As mentioned in my previous post, PNGs are pretty easy to parse: data comes in chunks: the first 4 bytes state the chunk length, then 4 bytes of (ASCII) chunk type descriptor, then the chunk data, then a 4 byte CRC checksum. Some chunks are necessary: IHDR is the header that states the file’s pixel dimensions, color depth, color type, pixel ratio, etc; IDATs contain the actual image data. Other chunks are described by the format but not necessary. Finally, there are unreserved chunks that anyone can use, and that this or that reader can theoretically read. The chunk type is 4 ASCII bytes, and is both a (potentially) clever descriptor of the chunk, and 4 bits worth of information – each character’s case means something.

So my image should have had a few things: the PNG magic number, 25 bytes worth of IHDR chunk explaining itself, ~460KB worth of IDAT chunk, and then an IEND chunk to seal the deal. Those were definitely present in my terrible file. Additionally, there were a handful of proprietary chunks including several hundred mkBT chunks. I don’t know much about these chunks aside from the fact that they start with a FACECAFE magic number and then 72 bytes of… something… And I also know there are a lot of them. Some cursory googling shows that nobody else really knows what to make of them either, so I’m not sure I’m going to put more effort into it. Suffice it to say: Fireworks, by default, saves layers in PNG files, and this made a ~460KB file 14MB.

So why do the files even work? Well, remember I mentioned that case in a chunk descriptor is important – it provides 4 bits of information. Note the difference between the utterly important IDAT and the utterly bullshit mkBT. From left to right, lower vs. uppercase means: ancillary/critical; private/public; (reserved for future use, these should all be uppercase for now); safe/unsafe to copy. The important thing to glean here is that mkBT is ancillary — not critical. We do not need it to render an image.

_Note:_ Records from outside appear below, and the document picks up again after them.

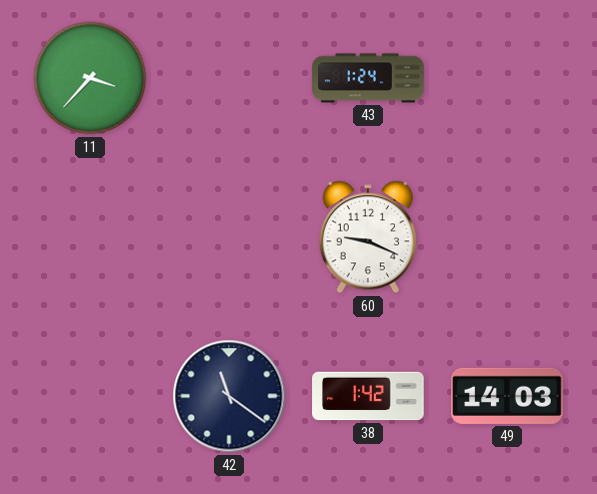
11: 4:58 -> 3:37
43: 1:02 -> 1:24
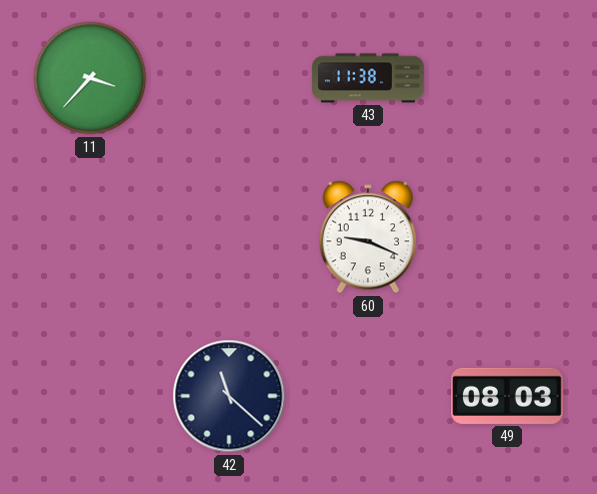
43: 1:24 -> 11:38
42: 11:21 -> 11:22
38: 1:42 -> none
49: 14:03 -> 08:03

So, when we load our 14MB PNG in a web browser, the browser sees the IHDR, the IDATs, and renders an image. It ignores all the garbage it can’t understand. This is perfectly valid PNG, because all of those extra chunks are ancillary, the browser can ignore them. PNG requires a valid IDAT, so Fireworks must put the flat image there. So, it works, but we’re still stuck with a humongous PNG. Most image editors will discard all of this stuff because it’s self-described as unsafe-to-copy (meaning any editing of the file may render this chunk useless). But for reference, pngcrush will eliminate these ancillary chunks by default, and optipng will with the -strip all flag.

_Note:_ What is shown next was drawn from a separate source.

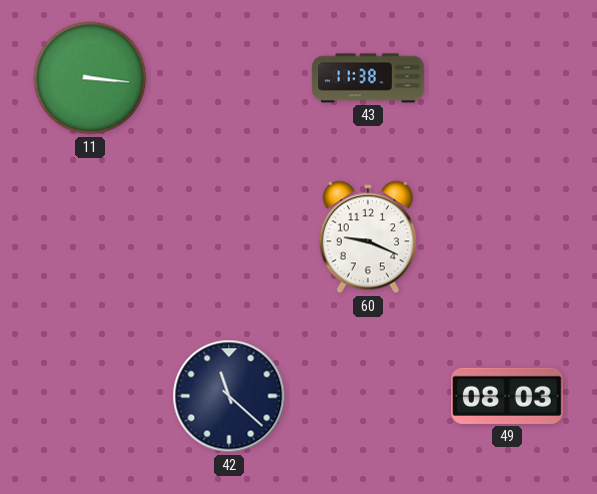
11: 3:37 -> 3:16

Takeaways? Know enough about raw data to see that your files are unreasonably large, I suppose. Or automatically assume that a 14MB file on your homepage is unreasonably large, regardless. Maybe that takeaway is just ‘perform a cursory glance at your filesizes’. Maybe it’s flatten your images in Fireworks before exporting them to PNG. Maybe instead of just performing lazy exports, web folks should be putting the time in to optimizing the crap out of any assets that are being widely downloaded. Maybe I’m off track now, so my final thought is just — if it looks wrong, save your audience some frustration and attempt to figure out why.